Тем не менее «легкое дыхание» Серебряного века в нем никогда не прерывалось – глубинная принадлежность этому культурному складу, вовсе не означая творческой окаменелости («меня влечет ломать себя и принуждать не застывать на заезженном…» – сказано в 1932 году), предохраняла от самообольщений (неумеренные похвалы – вроде статьи Брайкевича «Сомов и Левицкий» – тоже ведь можно было воспринимать как «забавное») и, главное, от обольщений чужой культурой и чужим временем. Сомовские парижские письма содержат множество оценок «последних явлений» литературы и искусства, и характерно, что если в литературных «рецензиях» заметно неприятие лишь того, в чем присутствует привкус «самовлюбленности и снобических претензий» (Кокто, Селина, Набокова – напротив, интерес вызывает Хаксли, а Пруст с его поисками утраченного времени попадает в число любимых писателей), то новейшая живопись – при всей толерантности рецензента отрицается им целиком. Произнесенное в 1905-м слегка наивное кредо – «я безумно влюблен в красоту и ей хочу служить» – по прошествии десятилетий не утеряло актуальности; конечно, это могло выглядеть и так, как увидела – без всякой, впрочем, иронии – Нина Берберова («…увлекался красотой розовощеких кудрявых молодых мальчиков, которых писал веселыми масляными красками, с открытым воротом и длинными пальцами бледных рук»), но ощущение классической меры действительно присутствовало в сомовских поздних вещах и – при всей несвоевременности подобного присутствия – было органичным, а значит, необходимым.

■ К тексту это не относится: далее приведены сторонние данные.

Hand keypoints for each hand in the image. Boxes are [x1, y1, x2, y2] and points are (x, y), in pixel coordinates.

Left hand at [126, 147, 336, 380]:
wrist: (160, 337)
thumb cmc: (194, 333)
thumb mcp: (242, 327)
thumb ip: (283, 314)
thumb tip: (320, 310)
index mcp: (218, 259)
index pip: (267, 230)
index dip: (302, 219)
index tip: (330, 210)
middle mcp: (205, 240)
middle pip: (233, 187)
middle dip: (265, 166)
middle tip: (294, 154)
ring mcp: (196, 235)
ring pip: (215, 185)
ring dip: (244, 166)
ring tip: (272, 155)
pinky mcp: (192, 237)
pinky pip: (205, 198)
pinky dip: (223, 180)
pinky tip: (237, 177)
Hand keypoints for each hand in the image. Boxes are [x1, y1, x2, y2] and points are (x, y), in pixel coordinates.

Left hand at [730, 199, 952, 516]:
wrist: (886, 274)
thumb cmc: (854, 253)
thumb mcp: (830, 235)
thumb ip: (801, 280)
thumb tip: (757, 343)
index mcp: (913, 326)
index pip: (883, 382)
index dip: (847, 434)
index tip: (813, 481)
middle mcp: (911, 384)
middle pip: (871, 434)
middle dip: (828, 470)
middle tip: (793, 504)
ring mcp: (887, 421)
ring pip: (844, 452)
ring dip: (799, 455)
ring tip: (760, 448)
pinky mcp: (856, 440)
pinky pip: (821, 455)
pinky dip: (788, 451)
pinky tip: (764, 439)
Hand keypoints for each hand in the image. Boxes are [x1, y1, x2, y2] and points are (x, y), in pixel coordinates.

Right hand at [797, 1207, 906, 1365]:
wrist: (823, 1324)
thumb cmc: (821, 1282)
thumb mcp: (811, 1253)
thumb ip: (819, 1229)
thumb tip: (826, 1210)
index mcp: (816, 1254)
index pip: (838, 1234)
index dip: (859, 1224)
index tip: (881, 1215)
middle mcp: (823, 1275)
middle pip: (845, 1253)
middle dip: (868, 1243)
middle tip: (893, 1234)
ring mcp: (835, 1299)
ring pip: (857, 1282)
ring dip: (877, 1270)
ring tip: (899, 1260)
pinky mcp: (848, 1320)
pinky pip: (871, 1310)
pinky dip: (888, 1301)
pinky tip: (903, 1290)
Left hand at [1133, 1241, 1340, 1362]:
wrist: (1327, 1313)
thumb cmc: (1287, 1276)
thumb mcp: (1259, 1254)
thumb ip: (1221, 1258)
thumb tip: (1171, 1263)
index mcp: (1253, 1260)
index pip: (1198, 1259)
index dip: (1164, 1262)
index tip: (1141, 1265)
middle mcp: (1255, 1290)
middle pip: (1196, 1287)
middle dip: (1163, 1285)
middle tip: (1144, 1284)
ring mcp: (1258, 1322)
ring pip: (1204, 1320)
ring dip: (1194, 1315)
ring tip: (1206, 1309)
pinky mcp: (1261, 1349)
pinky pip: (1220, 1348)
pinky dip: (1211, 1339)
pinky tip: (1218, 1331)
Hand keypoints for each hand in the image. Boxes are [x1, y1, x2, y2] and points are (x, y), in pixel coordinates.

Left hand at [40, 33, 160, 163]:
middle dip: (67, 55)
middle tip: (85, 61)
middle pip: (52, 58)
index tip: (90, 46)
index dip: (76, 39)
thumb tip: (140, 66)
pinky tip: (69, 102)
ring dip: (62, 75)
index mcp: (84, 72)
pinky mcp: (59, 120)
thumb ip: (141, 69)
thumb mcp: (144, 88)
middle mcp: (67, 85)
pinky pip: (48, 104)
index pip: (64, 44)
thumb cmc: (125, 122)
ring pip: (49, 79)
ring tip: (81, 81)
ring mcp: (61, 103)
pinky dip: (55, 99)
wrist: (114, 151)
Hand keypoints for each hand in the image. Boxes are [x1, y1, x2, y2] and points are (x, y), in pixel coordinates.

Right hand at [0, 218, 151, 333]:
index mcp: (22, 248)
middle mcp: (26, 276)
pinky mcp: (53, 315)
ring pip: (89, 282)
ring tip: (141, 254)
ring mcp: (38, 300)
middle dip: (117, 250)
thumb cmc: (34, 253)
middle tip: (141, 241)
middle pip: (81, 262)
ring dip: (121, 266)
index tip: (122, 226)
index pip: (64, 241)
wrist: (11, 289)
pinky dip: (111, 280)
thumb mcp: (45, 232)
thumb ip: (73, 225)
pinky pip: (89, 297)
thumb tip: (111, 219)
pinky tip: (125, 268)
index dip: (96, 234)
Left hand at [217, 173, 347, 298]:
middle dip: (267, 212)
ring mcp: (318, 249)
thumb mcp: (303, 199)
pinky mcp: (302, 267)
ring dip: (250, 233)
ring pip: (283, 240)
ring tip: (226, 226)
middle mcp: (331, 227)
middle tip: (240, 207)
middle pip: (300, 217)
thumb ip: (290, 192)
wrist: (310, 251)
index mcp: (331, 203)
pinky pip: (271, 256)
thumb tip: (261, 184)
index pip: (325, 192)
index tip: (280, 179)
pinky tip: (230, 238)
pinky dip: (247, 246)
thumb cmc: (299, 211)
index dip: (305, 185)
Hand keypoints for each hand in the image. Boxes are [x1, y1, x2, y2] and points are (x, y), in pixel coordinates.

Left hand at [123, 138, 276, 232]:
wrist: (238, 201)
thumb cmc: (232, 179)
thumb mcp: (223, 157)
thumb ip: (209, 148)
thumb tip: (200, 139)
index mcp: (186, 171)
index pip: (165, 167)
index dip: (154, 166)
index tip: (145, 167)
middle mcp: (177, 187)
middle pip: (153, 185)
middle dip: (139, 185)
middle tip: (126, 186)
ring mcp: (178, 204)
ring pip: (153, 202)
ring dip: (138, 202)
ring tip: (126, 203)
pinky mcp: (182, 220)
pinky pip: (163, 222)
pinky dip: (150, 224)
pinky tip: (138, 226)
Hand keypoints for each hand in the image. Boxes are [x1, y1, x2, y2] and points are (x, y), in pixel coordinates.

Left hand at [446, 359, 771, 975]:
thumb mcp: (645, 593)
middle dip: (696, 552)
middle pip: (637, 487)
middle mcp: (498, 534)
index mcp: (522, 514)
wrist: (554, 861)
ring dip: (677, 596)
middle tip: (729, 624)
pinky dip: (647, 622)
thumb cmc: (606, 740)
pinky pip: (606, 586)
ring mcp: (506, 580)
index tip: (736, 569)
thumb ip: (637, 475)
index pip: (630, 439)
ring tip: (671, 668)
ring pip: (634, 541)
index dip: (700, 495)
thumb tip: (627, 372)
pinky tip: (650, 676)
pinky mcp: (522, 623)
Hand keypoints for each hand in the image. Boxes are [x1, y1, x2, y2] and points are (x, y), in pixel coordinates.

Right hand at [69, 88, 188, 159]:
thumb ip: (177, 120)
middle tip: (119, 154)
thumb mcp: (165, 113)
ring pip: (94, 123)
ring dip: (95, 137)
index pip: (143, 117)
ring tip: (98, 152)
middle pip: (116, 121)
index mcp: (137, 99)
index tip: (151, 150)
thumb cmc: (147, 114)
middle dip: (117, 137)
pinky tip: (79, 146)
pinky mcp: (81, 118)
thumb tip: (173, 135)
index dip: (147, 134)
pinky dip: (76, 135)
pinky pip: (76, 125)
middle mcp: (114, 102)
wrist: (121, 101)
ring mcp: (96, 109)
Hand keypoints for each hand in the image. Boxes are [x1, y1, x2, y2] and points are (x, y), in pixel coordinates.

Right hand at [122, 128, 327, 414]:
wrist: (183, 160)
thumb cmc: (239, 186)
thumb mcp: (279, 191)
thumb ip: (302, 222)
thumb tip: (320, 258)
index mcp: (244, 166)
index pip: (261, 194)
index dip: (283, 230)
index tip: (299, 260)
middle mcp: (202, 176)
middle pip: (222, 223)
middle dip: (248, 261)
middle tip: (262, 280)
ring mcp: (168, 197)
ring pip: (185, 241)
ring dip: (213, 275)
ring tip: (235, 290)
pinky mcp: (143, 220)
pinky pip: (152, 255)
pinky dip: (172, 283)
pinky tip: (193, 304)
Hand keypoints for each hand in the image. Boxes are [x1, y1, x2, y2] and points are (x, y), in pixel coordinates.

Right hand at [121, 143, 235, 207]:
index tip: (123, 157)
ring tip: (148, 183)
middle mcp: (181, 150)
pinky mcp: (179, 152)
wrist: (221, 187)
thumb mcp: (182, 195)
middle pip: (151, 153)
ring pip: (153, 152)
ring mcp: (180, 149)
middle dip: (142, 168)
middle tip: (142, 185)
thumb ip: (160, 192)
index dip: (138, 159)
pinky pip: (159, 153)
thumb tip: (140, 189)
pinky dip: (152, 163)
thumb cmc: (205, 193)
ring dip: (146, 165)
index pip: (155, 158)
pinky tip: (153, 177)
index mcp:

Он умер внезапно, от сердечного приступа, на руках у накануне приехавшего погостить Брайкевича, самого верного и деятельного своего друга (для которого это тоже, вероятно, стало неким знаком судьбы). Похоронен на кладбище Сен-Женевьев-де-Буа. По завещанию коллекция Брайкевича в 1949 году поступила в музей Эшмолеан в Оксфорде; в 1950-м там была устроена мемориальная выставка Сомова – и в настоящее время это самое крупное музейное собрание художника за рубежом.